▶ **INPUT MATERIAL**
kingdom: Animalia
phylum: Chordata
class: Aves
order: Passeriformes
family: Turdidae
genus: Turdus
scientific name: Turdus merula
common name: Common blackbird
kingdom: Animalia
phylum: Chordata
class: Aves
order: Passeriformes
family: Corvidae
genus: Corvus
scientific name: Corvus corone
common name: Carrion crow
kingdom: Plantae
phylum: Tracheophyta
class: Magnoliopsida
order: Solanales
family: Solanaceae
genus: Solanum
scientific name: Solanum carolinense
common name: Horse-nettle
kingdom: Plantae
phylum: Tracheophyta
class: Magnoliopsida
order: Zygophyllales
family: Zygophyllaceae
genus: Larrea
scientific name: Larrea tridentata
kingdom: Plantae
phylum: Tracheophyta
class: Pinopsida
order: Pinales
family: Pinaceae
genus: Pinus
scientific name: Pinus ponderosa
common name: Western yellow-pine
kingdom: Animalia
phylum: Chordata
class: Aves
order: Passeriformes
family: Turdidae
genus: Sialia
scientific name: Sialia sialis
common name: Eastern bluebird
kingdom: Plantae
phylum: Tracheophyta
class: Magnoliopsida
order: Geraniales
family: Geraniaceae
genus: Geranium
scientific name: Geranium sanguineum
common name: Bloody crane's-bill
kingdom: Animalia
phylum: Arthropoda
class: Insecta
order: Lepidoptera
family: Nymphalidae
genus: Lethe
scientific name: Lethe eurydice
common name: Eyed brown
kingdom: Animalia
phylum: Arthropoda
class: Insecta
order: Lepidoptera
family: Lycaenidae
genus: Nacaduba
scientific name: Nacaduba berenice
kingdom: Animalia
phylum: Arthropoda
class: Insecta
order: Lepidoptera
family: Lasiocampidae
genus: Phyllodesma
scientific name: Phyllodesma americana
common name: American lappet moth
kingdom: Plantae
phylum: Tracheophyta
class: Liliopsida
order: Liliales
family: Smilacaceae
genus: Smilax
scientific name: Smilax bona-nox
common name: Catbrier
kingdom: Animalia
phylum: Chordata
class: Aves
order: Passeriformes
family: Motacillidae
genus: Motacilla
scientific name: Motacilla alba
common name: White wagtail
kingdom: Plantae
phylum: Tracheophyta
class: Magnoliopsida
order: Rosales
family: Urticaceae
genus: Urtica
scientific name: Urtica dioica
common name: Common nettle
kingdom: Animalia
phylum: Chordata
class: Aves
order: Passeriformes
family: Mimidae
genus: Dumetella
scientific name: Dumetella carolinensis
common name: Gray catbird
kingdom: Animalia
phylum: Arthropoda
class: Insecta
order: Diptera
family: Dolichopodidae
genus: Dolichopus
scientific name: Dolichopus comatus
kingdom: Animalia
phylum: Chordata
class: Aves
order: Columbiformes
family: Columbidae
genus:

▶ **REQUIREMENTS**
Could you quote every line of the items above, word for word and in the same order?

▶ **ANSWER FOR THE TASK**
kingdom: Animalia
phylum: Chordata
class: Aves
order: Passeriformes
family: Turdidae
genus: Turdus
scientific name: Turdus merula
common name: Common blackbird
kingdom: Animalia
phylum: Chordata
class: Aves
order: Passeriformes
family: Corvidae
genus: Corvus
scientific name: Corvus corone
common name: Carrion crow
kingdom: Plantae
phylum: Tracheophyta
class: Magnoliopsida
order: Solanales
family: Solanaceae
genus: Solanum
scientific name: Solanum carolinense
common name: Horse-nettle
kingdom: Plantae
phylum: Tracheophyta
class: Magnoliopsida
order: Zygophyllales
family: Zygophyllaceae
genus: Larrea
scientific name: Larrea tridentata
kingdom: Plantae
phylum: Tracheophyta
class: Pinopsida
order: Pinales
family: Pinaceae
genus: Pinus
scientific name: Pinus ponderosa
common name: Western yellow-pine
kingdom: Animalia
phylum: Chordata
class: Aves
order: Passeriformes
family: Turdidae
genus: Sialia
scientific name: Sialia sialis
common name: Eastern bluebird
kingdom: Plantae
phylum: Tracheophyta
class: Magnoliopsida
order: Geraniales
family: Geraniaceae
genus: Geranium
scientific name: Geranium sanguineum
common name: Bloody crane's-bill
kingdom: Animalia
phylum: Arthropoda
class: Insecta
order: Lepidoptera
family: Nymphalidae
genus: Lethe
scientific name: Lethe eurydice
common name: Eyed brown
kingdom: Animalia
phylum: Arthropoda
class: Insecta
order: Lepidoptera
family: Lycaenidae
genus: Nacaduba
scientific name: Nacaduba berenice
kingdom: Animalia
phylum: Arthropoda
class: Insecta
order: Lepidoptera
family: Lasiocampidae
genus: Phyllodesma
scientific name: Phyllodesma americana
common name: American lappet moth
kingdom: Plantae
phylum: Tracheophyta
class: Liliopsida
order: Liliales
family: Smilacaceae
genus: Smilax
scientific name: Smilax bona-nox
common name: Catbrier
kingdom: Animalia
phylum: Chordata
class: Aves
order: Passeriformes
family: Motacillidae
genus: Motacilla
scientific name: Motacilla alba
common name: White wagtail
kingdom: Plantae
phylum: Tracheophyta
class: Magnoliopsida
order: Rosales
family: Urticaceae
genus: Urtica
scientific name: Urtica dioica
common name: Common nettle
kingdom: Animalia
phylum: Chordata
class: Aves
order: Passeriformes
family: Mimidae
genus: Dumetella
scientific name: Dumetella carolinensis
common name: Gray catbird
kingdom: Animalia
phylum: Arthropoda
class: Insecta
order: Diptera
family: Dolichopodidae
genus: Dolichopus
scientific name: Dolichopus comatus
kingdom: Animalia
phylum: Chordata
class: Aves
order: Columbiformes
family: Columbidae
genus:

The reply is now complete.